== PASSAGE FOR REVIEW
Thursday 4 December 2014

The Best Life

 NaNoWriMo is over (already). I won, managing 58,000 words in November despite having a new job, volunteering at Cancer Research UK and spending time every day with my fiancee. This is good. Especially the last bit.

 Troy volume 3 will need a major rewrite and then the usual metric ton of editing, as all first drafts do. But it still feels like the end of my Troy saga, after well over a year. I wrote volume one for NaNo 2013, and spent the months before planning and plotting the story - everything from characters and events within it, to researching details of Bronze Age weaponry and clothing. So this is the culmination of some 16 months of work, during which time I've got a bit fed up of Troy, as I said last time. Sometimes an itch needs to be scratched or it drives us mad, but this took a great deal of scratching.

 I've decided that next, I'll rewrite "The Bone-Smile", which is volume one of a trilogy set in a world controlled by a shadowy group of sorcerers who destroy any culture which grows advanced enough to threaten it. The world is full of relics and ruins left by these vanished peoples, and there are fragments of their knowledge too - pieces which survived, and which tantalise but often make no sense. One of the reasons I want to do this is that it's so different to Troy. "Bone-Smile" is a much more mainstream Fantasy, with magic and mystery right out front - unlike anything else I've published, in fact. It includes (among other things) a man following a prophecy, gypsies, curses and creatures not fully alive, all in a land where magic has mutated some plants and animals into new forms.
====
== ENTRIES SUPPLIED
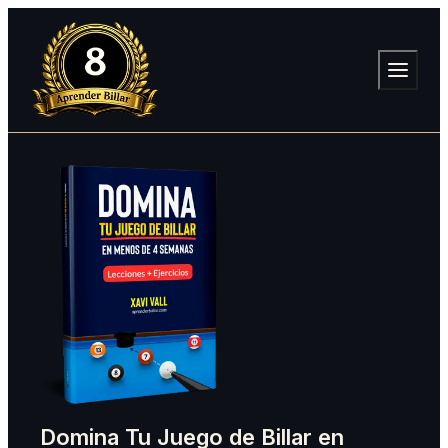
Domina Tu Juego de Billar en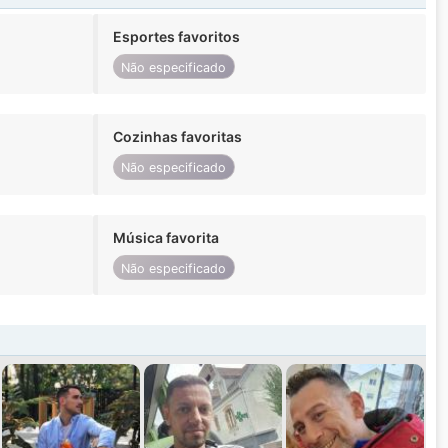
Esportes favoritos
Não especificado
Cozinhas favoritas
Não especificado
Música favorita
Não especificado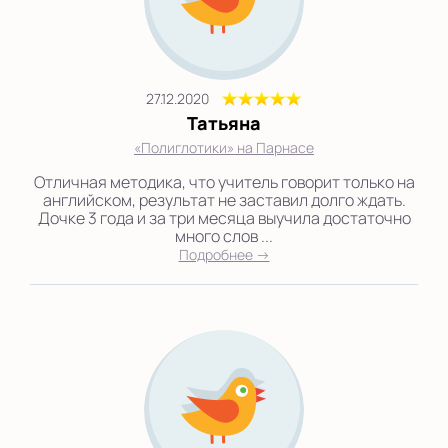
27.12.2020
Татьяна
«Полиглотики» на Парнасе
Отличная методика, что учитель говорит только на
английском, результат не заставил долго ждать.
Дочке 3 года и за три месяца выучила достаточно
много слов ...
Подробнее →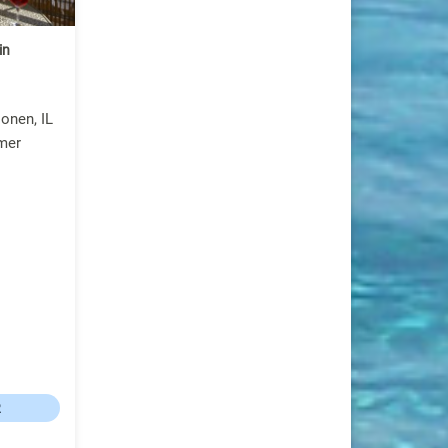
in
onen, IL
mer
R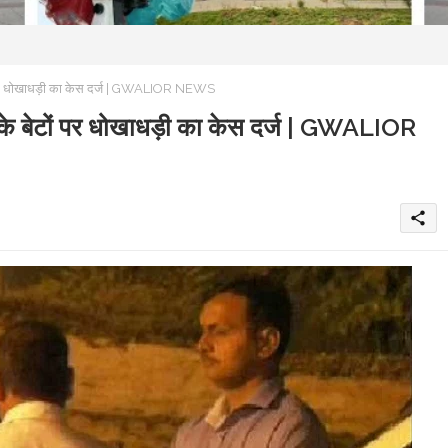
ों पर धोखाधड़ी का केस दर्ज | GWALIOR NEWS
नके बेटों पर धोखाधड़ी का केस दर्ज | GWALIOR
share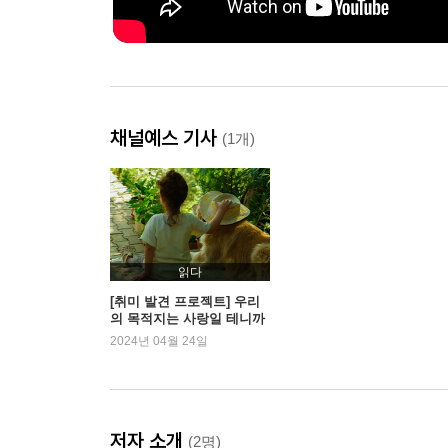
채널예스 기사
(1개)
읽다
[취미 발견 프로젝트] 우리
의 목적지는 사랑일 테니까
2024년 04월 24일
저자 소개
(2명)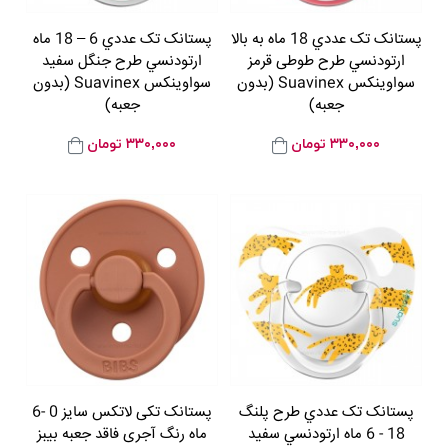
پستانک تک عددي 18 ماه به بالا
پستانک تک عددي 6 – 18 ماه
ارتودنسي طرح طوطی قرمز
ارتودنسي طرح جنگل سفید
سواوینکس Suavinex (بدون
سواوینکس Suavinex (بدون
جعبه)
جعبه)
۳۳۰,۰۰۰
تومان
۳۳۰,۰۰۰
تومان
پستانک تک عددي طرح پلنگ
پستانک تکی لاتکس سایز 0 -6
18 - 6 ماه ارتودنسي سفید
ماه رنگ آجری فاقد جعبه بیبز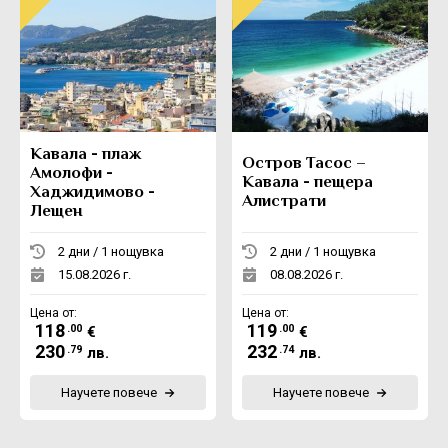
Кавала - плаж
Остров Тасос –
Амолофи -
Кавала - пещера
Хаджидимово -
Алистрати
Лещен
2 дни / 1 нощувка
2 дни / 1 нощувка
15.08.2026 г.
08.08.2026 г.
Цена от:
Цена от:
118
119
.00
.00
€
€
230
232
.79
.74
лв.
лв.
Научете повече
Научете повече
====
ASSIGNMENT 1 |
Please sum up the blog post about NaNoWriMo in two sentences.
ASSIGNMENT 2 |
Using the blog post about NaNoWriMo, decide whether each statement agrees with it, giving yes or no and quoting the words that settle it: (a) Troy volume one was written for NaNo 2013. (b) "The Bone-Smile" is close in style to the Troy books. (c) The writer produced fewer than 50,000 words in November.
ASSIGNMENT 3 |
From the blog post about NaNoWriMo, list the things the sentence beginning "It includes" names as part of "The Bone-Smile."
Leave the data aside; it plays no part in this.

REPLY 1 |
The writer won NaNoWriMo with 58,000 words in November and says Troy volume 3 needs a major rewrite and editing but still feels like the end of a Troy saga that took some 16 months of work. Next the writer will rewrite "The Bone-Smile," volume one of a more mainstream fantasy trilogy set in a world controlled by a shadowy group of sorcerers.

REPLY 2 |
(a) Yes: "I wrote volume one for NaNo 2013"
(b) No: "it's so different to Troy"
(c) No: "managing 58,000 words in November"

REPLY 3 |
- a man following a prophecy
- gypsies
- curses
- creatures not fully alive